On the heels of holidays such as Halloween and Day of the Dead, and prior to the upcoming Veteran’s Day, Endicott College celebrated those who have passed on in a much more reflective manner. The Interfaith Chapel at Endicott College held the campus’ Remembrance Service on Tuesday, November 5th, with doors open to any and all who could attend.
At 12 pm, students, faculty, and anyone who had attended were greeted by an introduction and invocation by Reverend Doctor Gail Cantor. Cantor then introduced President DiSalvo, who gave his brief remarks on remembering loved ones, focusing particularly on his relationship with his grandfather.
DiSalvo also spoke on taking time to enjoy peace and quiet, especially when remembering loved ones. He offered some advice on taking time to reflect, reminding those in attendance that “all of our phones have an off switch”. His point was further emphasized by the ringing of an audience member’s cell phone, not 10 seconds after DiSalvo’s advice.
The rest of the service consisted of musical selections, poetry readings, and even a reading of loved ones’ names submitted by the Endicott College Community. These moments were broken up by reflections from Reverend Dr. Cantor, offering a moment of silence and breaks from the emotional performances.
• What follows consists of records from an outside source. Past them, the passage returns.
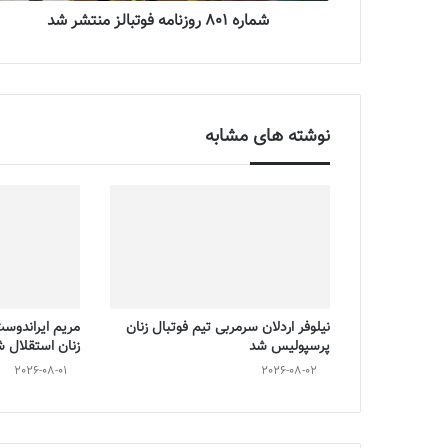
شماره 801 روزنامه فوتبالز منتشر شد
نوشته های مشابه
نیلوفر اردلان سرمربی تیم فوتبال زنان
مریم ایراندوس
پرسپولیس شد
زنان استقلال 
2026-08-01
2026-08-02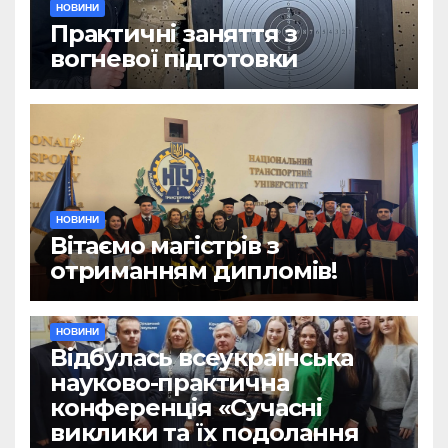
НОВИНИ
Практичні заняття з
вогневої підготовки
НОВИНИ
Вітаємо магістрів з
отриманням дипломів!
НОВИНИ
Відбулась всеукраїнська
науково-практична
конференція «Сучасні
виклики та їх подолання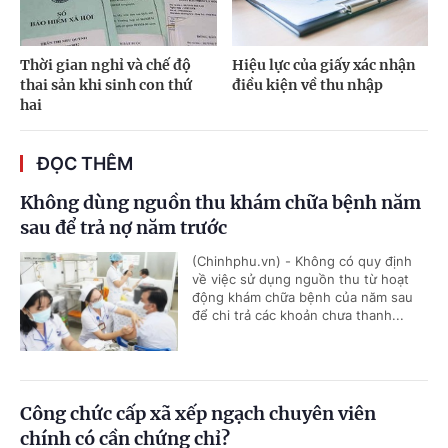
Thời gian nghỉ và chế độ
Hiệu lực của giấy xác nhận
thai sản khi sinh con thứ
điều kiện về thu nhập
hai
ĐỌC THÊM
Không dùng nguồn thu khám chữa bệnh năm
sau để trả nợ năm trước
(Chinhphu.vn) - Không có quy định
về việc sử dụng nguồn thu từ hoạt
động khám chữa bệnh của năm sau
để chi trả các khoản chưa thanh...
Công chức cấp xã xếp ngạch chuyên viên
chính có cần chứng chỉ?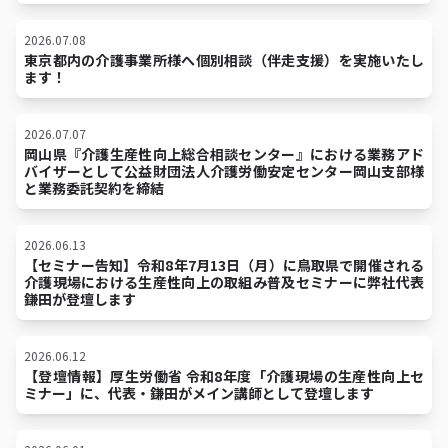
2026.07.08
東京都内の介護事業所様へ個別相談（伴走支援）を実施いたし
ます！
2026.07.07
岡山県『介護生産性向上総合相談センター』における業務アド
バイザーとして公益財団法人介護労働安定センター岡山支部様
と業務委託契約を締結
2026.06.13
【セミナー告知】令和8年7月13日（月）に鳥取県で開催される
介護現場における生産性向上の取組み普及セミナーに弊社代表
鎌田が登壇します
2026.06.12
【登壇情報】厚生労働省 令和8年度「介護現場の生産性向上セ
ミナー」に、代表・鎌田がメイン講師として登壇します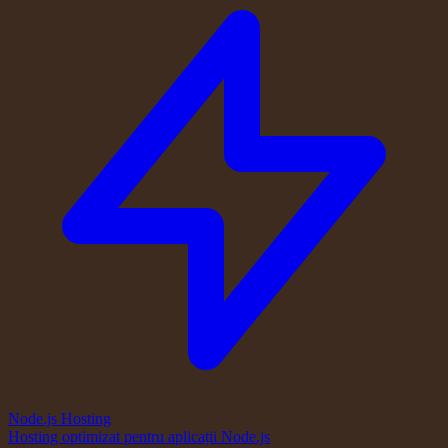
Node.js Hosting
Hosting optimizat pentru aplicații Node.js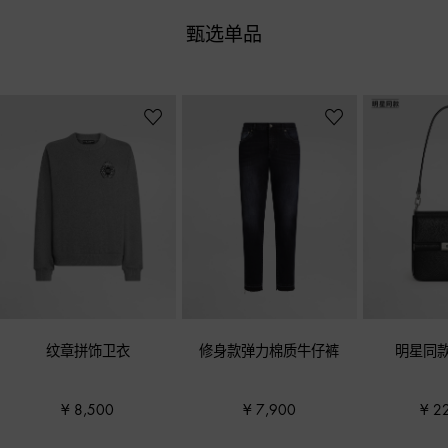
甄选单品
纹章拼饰卫衣
修身款弹力棉质牛仔裤
明星同
¥ 8,500
¥ 7,900
¥ 2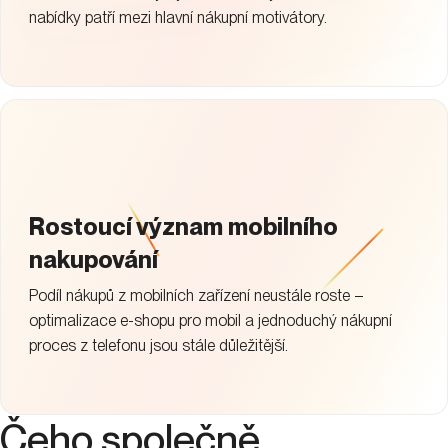
nabídky patří mezi hlavní nákupní motivátory.
Rostoucí význam mobilního
nakupování
Podíl nákupů z mobilních zařízení neustále roste –
optimalizace e-shopu pro mobil a jednoduchý nákupní
proces z telefonu jsou stále důležitější.
Čeho
společně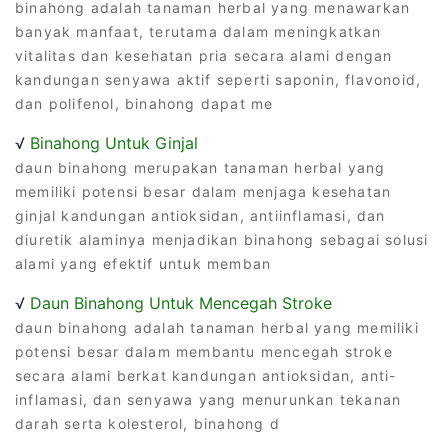
binahong adalah tanaman herbal yang menawarkan
banyak manfaat, terutama dalam meningkatkan
vitalitas dan kesehatan pria secara alami dengan
kandungan senyawa aktif seperti saponin, flavonoid,
dan polifenol, binahong dapat me
√
Binahong Untuk Ginjal
daun binahong merupakan tanaman herbal yang
memiliki potensi besar dalam menjaga kesehatan
ginjal kandungan antioksidan, antiinflamasi, dan
diuretik alaminya menjadikan binahong sebagai solusi
alami yang efektif untuk memban
√
Daun Binahong Untuk Mencegah Stroke
daun binahong adalah tanaman herbal yang memiliki
potensi besar dalam membantu mencegah stroke
secara alami berkat kandungan antioksidan, anti-
inflamasi, dan senyawa yang menurunkan tekanan
darah serta kolesterol, binahong d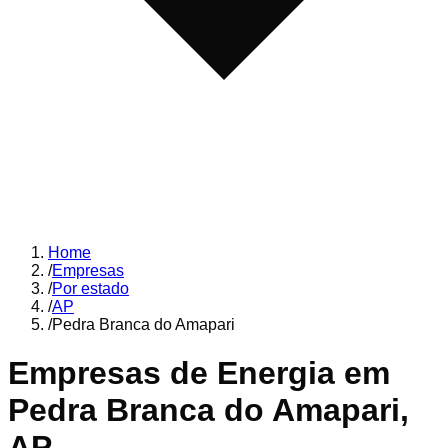
Home
/
Empresas
/
Por estado
/
AP
/
Pedra Branca do Amapari
Empresas de Energia em
Pedra Branca do Amapari
,
AP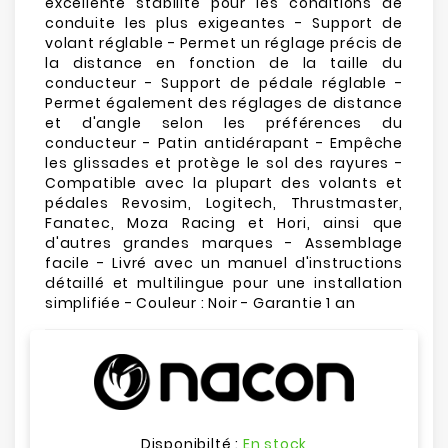
excellente stabilité pour les conditions de
conduite les plus exigeantes - Support de
volant réglable - Permet un réglage précis de
la distance en fonction de la taille du
conducteur - Support de pédale réglable -
Permet également des réglages de distance
et d'angle selon les préférences du
conducteur - Patin antidérapant - Empêche
les glissades et protège le sol des rayures -
Compatible avec la plupart des volants et
pédales Revosim, Logitech, Thrustmaster,
Fanatec, Moza Racing et Hori, ainsi que
d'autres grandes marques - Assemblage
facile - Livré avec un manuel d'instructions
détaillé et multilingue pour une installation
simplifiée - Couleur : Noir - Garantie 1 an
Disponibilté :
En stock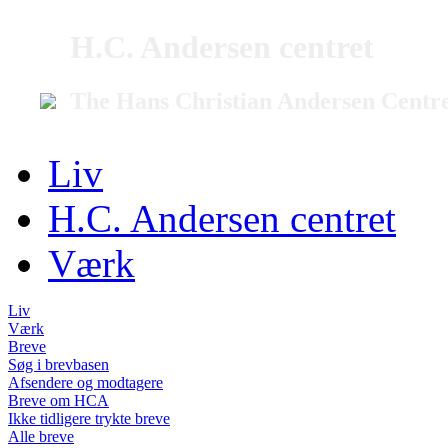
H.C. Andersen centret
The Hans Christian Andersen Centr
Liv
H.C. Andersen centret
Værk
Liv
Værk
Breve
Søg i brevbasen
Afsendere og modtagere
Breve om HCA
Ikke tidligere trykte breve
Alle breve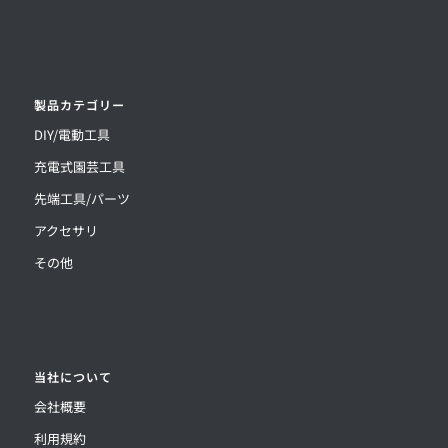
製品カテゴリー
DIY/電動工具
充電式園芸工具
先端工具/パーツ
アクセサリ
その他
当社について
会社概要
利用規約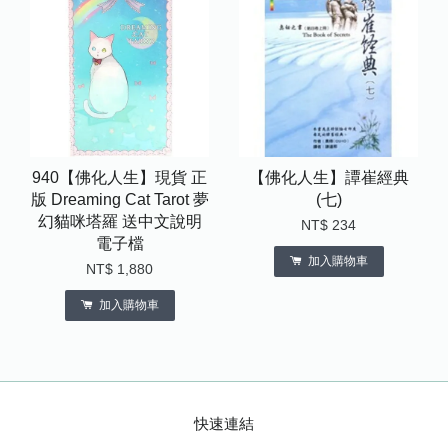
940【佛化人生】現貨 正
【佛化人生】譚崔經典
版 Dreaming Cat Tarot 夢
(七)
幻貓咪塔羅 送中文說明
NT$ 234
電子檔
加入購物車
NT$ 1,880
加入購物車
快速連結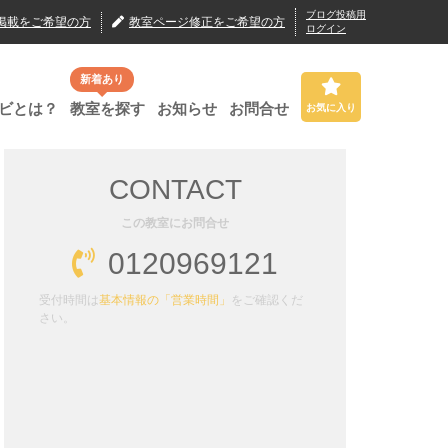
ブログ投稿用
掲載
をご希望の方
教室ページ修正
をご希望の方
ログイン
新着あり
ビとは？
教室を探す
お知らせ
お問合せ
お気に入り
CONTACT
この教室にお問合せ
0120969121
受付時間は
基本情報の「営業時間」
をご確認くだ
さい。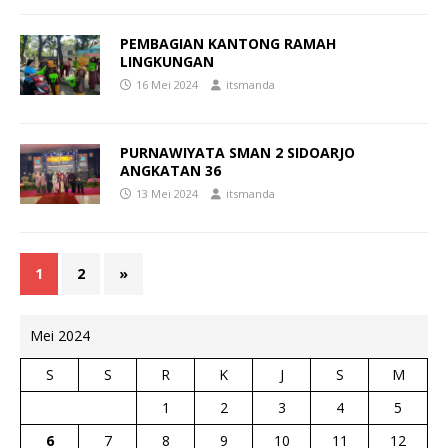
PEMBAGIAN KANTONG RAMAH
LINGKUNGAN
16 Mei 2024
itsmanda
PURNAWIYATA SMAN 2 SIDOARJO
ANGKATAN 36
13 Mei 2024
itsmanda
1
2
»
Mei 2024
S
S
R
K
J
S
M
1
2
3
4
5
6
7
8
9
10
11
12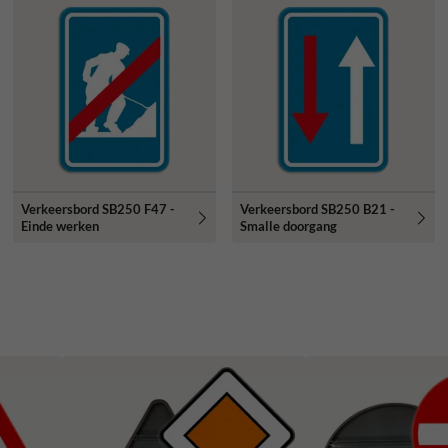
Verkeersbord SB250 F47 -
Verkeersbord SB250 B21 -
Einde werken
Smalle doorgang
The musical selections were performed by Members of The Endicott SIngers and Constellation (Endicott’s Interfaith Music Ensemble). Songs included Musker and Kamen’s “Requiem for a Soldier,'' Jean Sibelius’ “This is My Song”, and even the traditional Jamaican song “T’ink of Me”.
Poetry was read aloud by Alyssa Laurenza of Student Activities and student Meaghan Onnembo, respectively reading “Epitaph” by Merrit Malloy and “Do Not Stand At My Grave and Weep” by Mary Elizabeth Frye.
Onnembo, on her experience as a performer for the service, mentioned how it was “both enlightening and sad as you reflect on those who have passed on. You're able to remember them in the best way possible, especially with this service and the sense of community”
In closing, audience members were asked to light a candle at the end of the room, one for each person they happened to be holding close in their memory. As the lighter passed down the chapel from hand to hand, the faces of the Endicott Community did not reflect that of sadness or longing. Rather, this close handful of the community seemed accepting and at peace.